═══ Selected excerpt ═══

Re: UTF-8 file to ASCII file converter

2002-04-12 Thread Vasilis Vasaitis

On Fri, Apr 12, 2002 at 11:11:41AM -0400, [EMAIL PROTECTED] wrote:
> On Fri, 12 Apr 2002, Vasilis Vasaitis wrote:
> 
> >   Just like in the case of the opposite conversion, this conversion can also
> > be easily achieved with an one-liner. The following seems to be able to do
> > the job:
> > 
> >   perl -ne 'for (unpack "U*", $_) { printf $_ > 255 ? "U+%04X" : "%c", $_ }'
> 
>  Unless you regard ISO-8859-1 as a synonym to US-ASCII, '255' has to
> be '127' :-) 

  Er, right. That's what I meant, actually, but I guess I wasn't thinking
much at that moment :^). And since I only tested this with an iconv'ed
ISO-8859-7 text to UTF-8, I didn't even notice...

Cheers,

-- 
Vasilis Vasaitis
[EMAIL PROTECTED]

"Don't do drugs. Santa Claus is watching."
-- winamp.com


--
Linux-UTF8:   i18n of Linux on all levels
Archive:  http://mail.nl.linux.org/linux-utf8/




Re: UTF-8 file to ASCII file converter

2002-04-12 Thread James H. Cloos Jr.

> "Bruno" == Bruno Haible <[EMAIL PROTECTED]> writes:

Bruno> And when you use this C/Java syntax, you get the converter for
Bruno> free: it is contained it libiconv. Try "iconv -f UTF-8 -t JAVA".

Cool.  But when was that addded?  iconv (GNU libc) 2.2.4 as included
in SuSE 7.3's glibc-2.2.4-64.i386.rpm does not support it.  RH7.2 also
has 2.2.4, and also lacks JAVA (one never knows what patches vendors
add...).  I don't see any support for JAVA in cvs either, though I've
only browsed the tree.

═══ Provided information ═══

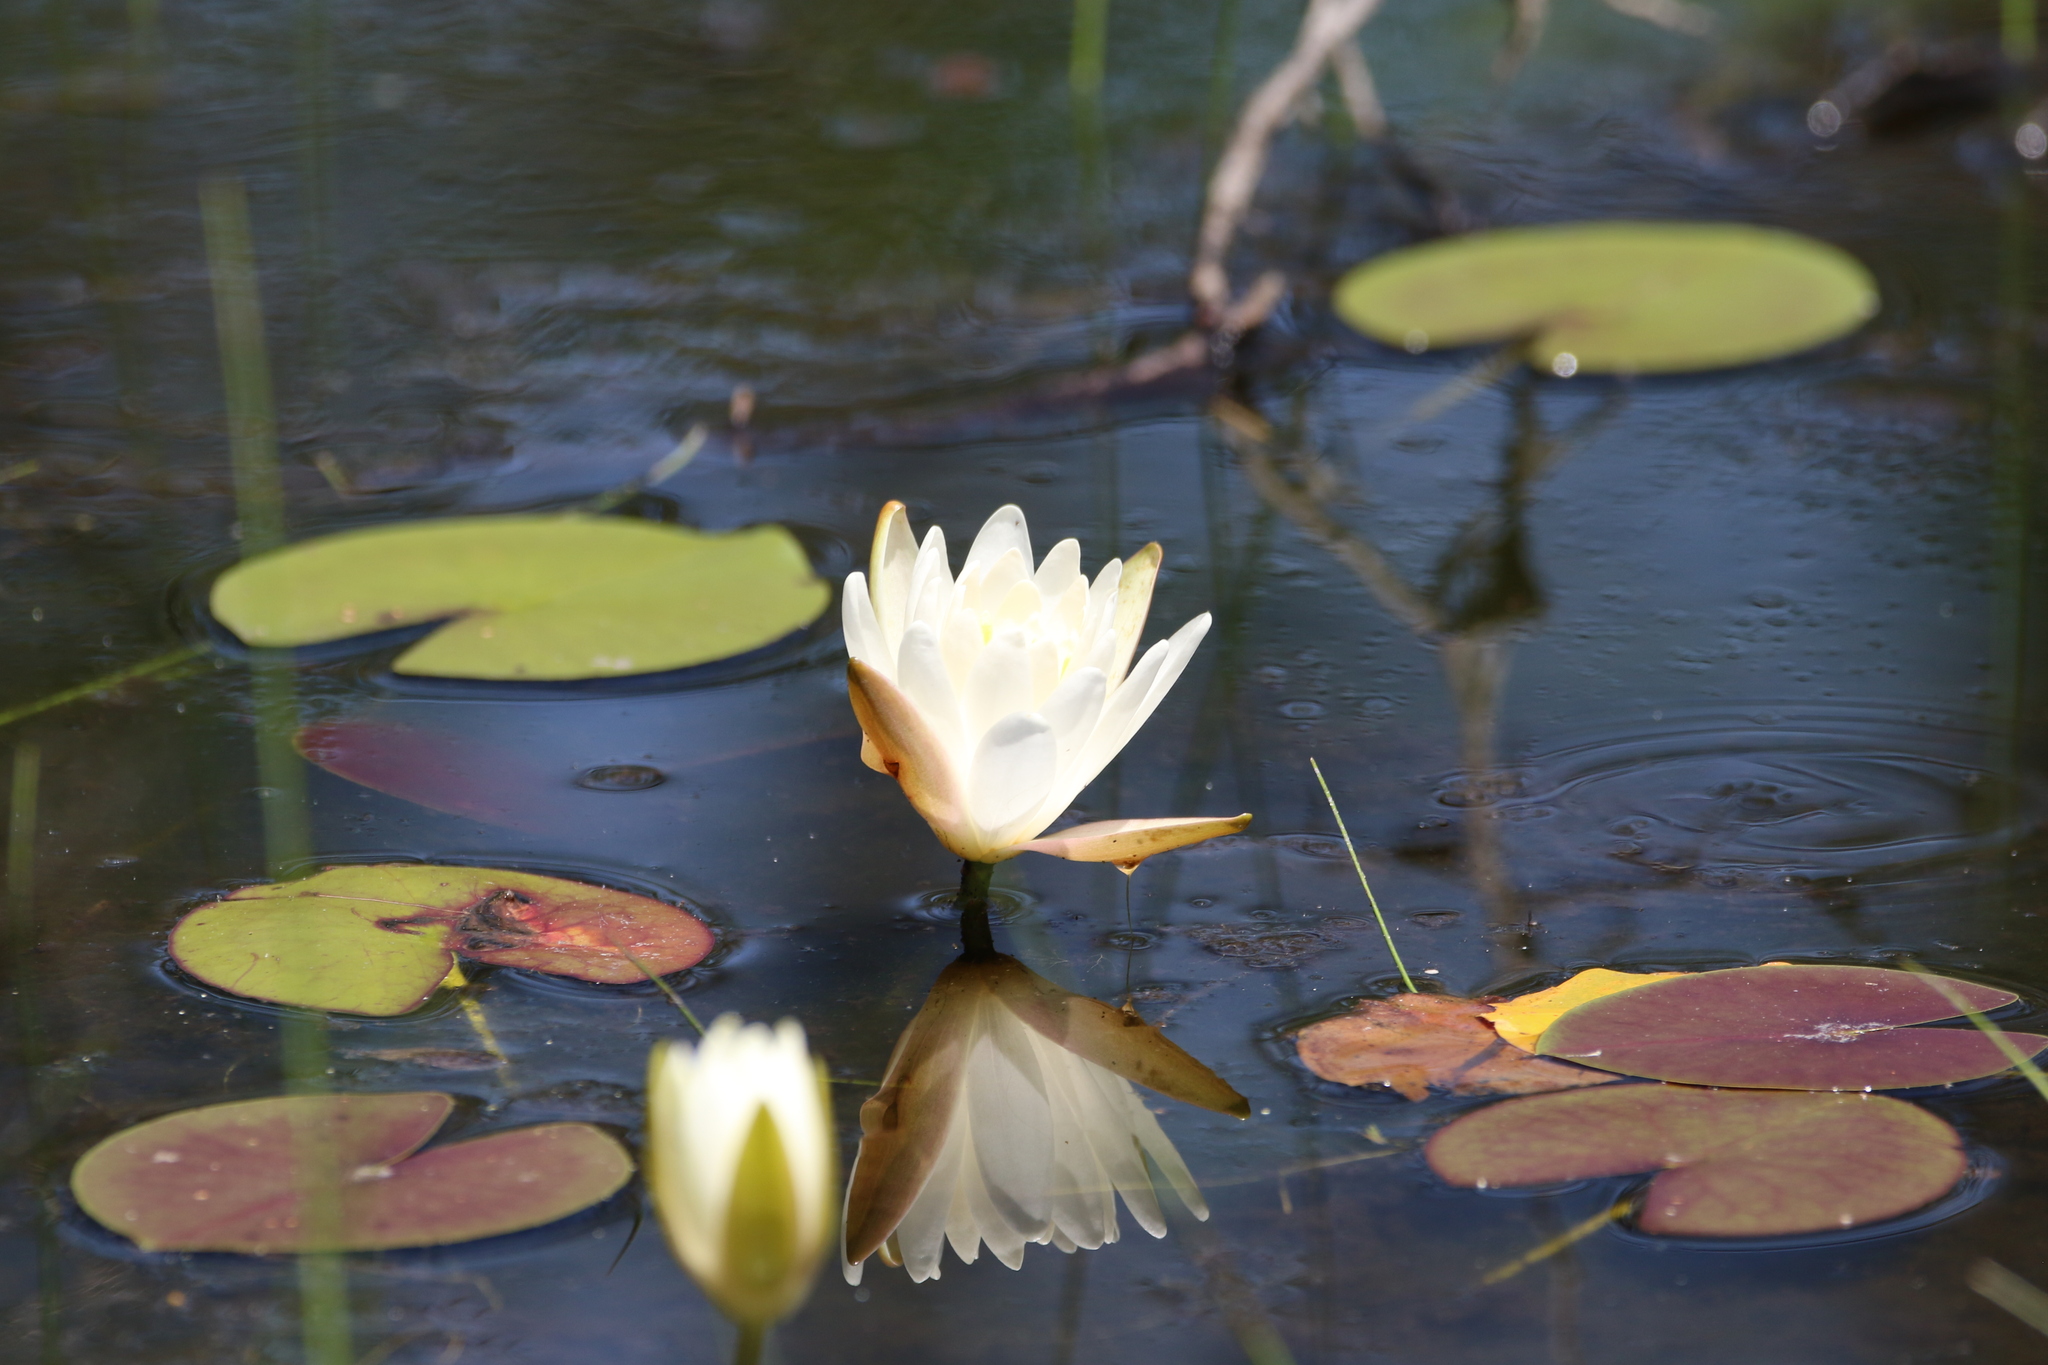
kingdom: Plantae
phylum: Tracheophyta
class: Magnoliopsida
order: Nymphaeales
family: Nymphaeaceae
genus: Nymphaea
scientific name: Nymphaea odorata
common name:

═══

Set of tasks:
• 1. Translate this sentence from the thread on converting UTF-8 files to ASCII into Spanish: "I don't see any support for JAVA in cvs either, though I've only browsed the tree."
• 2. Carry on the thread on converting UTF-8 files to ASCII from the point at which it stops.

Results in order:
• 1. Tampoco veo ningún soporte para JAVA en cvs, aunque solo he echado un vistazo al árbol.

• 2.
-JimC

--
Linux-UTF8:   i18n of Linux on all levels
Archive:  http://mail.nl.linux.org/linux-utf8/




Re: UTF-8 file to ASCII file converter

2002-04-12 Thread jshin

On Fri, 12 Apr 2002, Vasilis Vasaitis wrote:
> On Thu, Apr 11, 2002 at 12:04:18AM -0700, Pedro Ferreira wrote:
> > Now I would like to do the oposite, convert an utf-8
> > file to an ascii file, each utf-8 character would be
> > encoded back to U+. Many thanks in advance for any

>   Just like in the case of the opposite conversion, this conversion can also
> be easily achieved with an one-liner. The following seems to be able to do
> the job:
> 
>   perl -ne 'for (unpack "U*", $_) { printf $_ > 255 ? "U+%04X" : "%c", $_ }'

 Unless you regard ISO-8859-1 as a synonym to US-ASCII, '255' has to
be '127' :-)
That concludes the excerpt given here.